------ EXTRACTED TEXT

- Venue: Thialf, Heerenveen
- Dates: 27 October 2013
- Competitors: 11

Medalist men
- 1st place, gold medalist(s):  / Sven Kramer / NED
- 2nd place, silver medalist(s):  / Jorrit Bergsma / NED
- 3rd place, bronze medalist(s):  / Bob de Jong / NED

= 2014 KNSB Dutch Single Distance Championships – Men's 10,000 m =

Dutch speed skating competition

The men's 10,000 meter at the 2014 KNSB Dutch Single Distance Championships took place in Heerenveen at the Thialf ice skating rink on Sunday 27 October 2013. Although this tournament was held in 2013 it was part of the speed skating season 2013–2014. There were 11 participants.

------------
------ EXERCISE DATA

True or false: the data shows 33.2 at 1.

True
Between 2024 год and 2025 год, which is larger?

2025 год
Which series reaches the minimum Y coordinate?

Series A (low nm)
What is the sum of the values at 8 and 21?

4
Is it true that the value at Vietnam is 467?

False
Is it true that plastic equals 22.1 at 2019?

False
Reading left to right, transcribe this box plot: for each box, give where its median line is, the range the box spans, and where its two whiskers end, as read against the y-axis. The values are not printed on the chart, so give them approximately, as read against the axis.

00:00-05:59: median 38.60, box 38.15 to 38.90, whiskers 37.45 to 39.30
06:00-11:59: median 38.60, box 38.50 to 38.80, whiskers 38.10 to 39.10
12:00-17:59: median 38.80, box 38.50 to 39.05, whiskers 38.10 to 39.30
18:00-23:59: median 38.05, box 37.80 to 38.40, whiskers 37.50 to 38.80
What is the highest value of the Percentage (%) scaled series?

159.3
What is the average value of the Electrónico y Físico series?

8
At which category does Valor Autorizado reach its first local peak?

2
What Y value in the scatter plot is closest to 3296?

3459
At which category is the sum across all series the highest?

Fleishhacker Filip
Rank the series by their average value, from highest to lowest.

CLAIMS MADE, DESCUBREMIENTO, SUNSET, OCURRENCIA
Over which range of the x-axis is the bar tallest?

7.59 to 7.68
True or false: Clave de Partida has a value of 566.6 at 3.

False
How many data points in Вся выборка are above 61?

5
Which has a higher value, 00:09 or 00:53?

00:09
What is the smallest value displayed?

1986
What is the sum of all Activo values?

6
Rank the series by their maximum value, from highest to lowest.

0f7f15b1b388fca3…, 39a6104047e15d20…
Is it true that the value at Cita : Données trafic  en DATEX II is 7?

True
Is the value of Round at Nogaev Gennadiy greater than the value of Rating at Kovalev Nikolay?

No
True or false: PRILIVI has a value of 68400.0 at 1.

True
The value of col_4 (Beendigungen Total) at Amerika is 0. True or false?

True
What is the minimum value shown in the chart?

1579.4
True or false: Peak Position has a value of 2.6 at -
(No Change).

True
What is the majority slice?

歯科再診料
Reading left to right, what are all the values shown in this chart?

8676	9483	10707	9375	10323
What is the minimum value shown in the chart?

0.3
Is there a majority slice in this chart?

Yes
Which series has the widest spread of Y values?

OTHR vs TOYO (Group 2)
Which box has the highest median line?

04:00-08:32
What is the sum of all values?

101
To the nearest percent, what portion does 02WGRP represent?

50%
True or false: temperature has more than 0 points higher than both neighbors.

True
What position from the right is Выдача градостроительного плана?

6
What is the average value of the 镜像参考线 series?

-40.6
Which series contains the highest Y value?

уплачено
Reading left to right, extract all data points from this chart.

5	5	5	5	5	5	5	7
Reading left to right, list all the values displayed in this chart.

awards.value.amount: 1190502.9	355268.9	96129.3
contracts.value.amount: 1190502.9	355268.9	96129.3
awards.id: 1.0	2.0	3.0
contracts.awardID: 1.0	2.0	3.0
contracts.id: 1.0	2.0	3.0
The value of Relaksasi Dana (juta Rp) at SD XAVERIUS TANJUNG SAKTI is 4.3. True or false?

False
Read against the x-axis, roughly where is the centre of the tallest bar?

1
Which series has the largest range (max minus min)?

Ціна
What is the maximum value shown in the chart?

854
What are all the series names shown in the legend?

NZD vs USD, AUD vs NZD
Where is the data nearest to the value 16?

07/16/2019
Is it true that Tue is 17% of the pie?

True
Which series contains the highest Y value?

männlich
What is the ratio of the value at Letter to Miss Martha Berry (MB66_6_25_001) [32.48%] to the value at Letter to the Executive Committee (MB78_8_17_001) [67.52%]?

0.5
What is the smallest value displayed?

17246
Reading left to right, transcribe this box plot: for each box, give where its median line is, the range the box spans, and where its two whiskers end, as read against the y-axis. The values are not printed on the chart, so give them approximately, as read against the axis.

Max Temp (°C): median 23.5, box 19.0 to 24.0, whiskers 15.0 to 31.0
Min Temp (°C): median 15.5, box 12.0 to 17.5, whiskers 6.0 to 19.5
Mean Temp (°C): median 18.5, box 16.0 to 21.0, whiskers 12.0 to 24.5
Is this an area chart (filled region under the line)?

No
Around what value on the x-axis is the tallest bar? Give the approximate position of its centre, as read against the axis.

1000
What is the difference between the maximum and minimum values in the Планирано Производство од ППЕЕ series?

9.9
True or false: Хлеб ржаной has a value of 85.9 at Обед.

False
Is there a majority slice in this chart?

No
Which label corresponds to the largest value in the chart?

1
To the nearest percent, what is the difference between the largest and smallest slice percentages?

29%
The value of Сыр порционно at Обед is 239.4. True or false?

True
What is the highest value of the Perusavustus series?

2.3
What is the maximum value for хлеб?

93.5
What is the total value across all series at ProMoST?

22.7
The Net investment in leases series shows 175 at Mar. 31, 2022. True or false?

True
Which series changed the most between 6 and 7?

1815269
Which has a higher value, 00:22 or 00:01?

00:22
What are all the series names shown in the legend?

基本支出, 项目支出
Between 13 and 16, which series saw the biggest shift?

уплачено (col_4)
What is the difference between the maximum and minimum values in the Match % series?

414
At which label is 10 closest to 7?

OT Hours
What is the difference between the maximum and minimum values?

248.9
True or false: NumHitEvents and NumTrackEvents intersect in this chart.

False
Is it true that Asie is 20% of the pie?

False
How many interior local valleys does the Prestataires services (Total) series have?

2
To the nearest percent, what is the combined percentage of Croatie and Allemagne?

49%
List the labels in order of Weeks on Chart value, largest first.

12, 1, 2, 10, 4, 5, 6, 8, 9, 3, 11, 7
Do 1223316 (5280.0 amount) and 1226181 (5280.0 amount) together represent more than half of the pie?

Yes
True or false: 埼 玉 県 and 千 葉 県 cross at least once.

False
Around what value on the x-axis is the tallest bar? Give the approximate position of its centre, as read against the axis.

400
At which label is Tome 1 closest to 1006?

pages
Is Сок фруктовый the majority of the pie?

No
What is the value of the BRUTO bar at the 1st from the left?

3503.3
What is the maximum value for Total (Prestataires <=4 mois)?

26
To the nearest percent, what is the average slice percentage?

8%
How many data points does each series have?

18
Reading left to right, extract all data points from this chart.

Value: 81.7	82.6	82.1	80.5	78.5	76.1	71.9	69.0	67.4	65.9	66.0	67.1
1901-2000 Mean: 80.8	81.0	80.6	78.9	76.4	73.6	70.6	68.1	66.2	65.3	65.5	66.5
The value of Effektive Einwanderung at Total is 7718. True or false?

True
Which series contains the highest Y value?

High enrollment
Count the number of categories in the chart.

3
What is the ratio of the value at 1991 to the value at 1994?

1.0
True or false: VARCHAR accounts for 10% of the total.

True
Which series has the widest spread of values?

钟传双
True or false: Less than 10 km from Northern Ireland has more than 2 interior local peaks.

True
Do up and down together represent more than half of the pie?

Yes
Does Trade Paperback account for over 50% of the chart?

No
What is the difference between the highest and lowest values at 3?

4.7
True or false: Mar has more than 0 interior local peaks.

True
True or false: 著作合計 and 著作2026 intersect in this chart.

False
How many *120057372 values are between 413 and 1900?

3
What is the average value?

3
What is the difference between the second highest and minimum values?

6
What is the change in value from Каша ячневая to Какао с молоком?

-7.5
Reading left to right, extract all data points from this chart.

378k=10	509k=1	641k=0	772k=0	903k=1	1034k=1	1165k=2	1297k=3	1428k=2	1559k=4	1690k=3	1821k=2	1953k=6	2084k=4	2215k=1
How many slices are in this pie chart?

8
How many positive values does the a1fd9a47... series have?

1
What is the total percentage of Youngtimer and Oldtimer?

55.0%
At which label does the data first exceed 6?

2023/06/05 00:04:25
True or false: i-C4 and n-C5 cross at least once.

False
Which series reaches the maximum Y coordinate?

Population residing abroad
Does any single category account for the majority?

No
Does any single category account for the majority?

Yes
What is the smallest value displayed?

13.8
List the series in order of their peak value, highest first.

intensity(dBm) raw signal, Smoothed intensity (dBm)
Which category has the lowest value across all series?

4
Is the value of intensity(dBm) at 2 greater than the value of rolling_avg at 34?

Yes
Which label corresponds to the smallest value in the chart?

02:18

------------

Answer these questions from the text about the men's 10,000 m Dutch championship.
(a) At which ice skating rink was the race held?
(b) Who won the silver medal?
(c) Which speed skating season was the tournament part of?

(a) Thialf, in Heerenveen
(b) Jorrit Bergsma
(c) The 2013–2014 season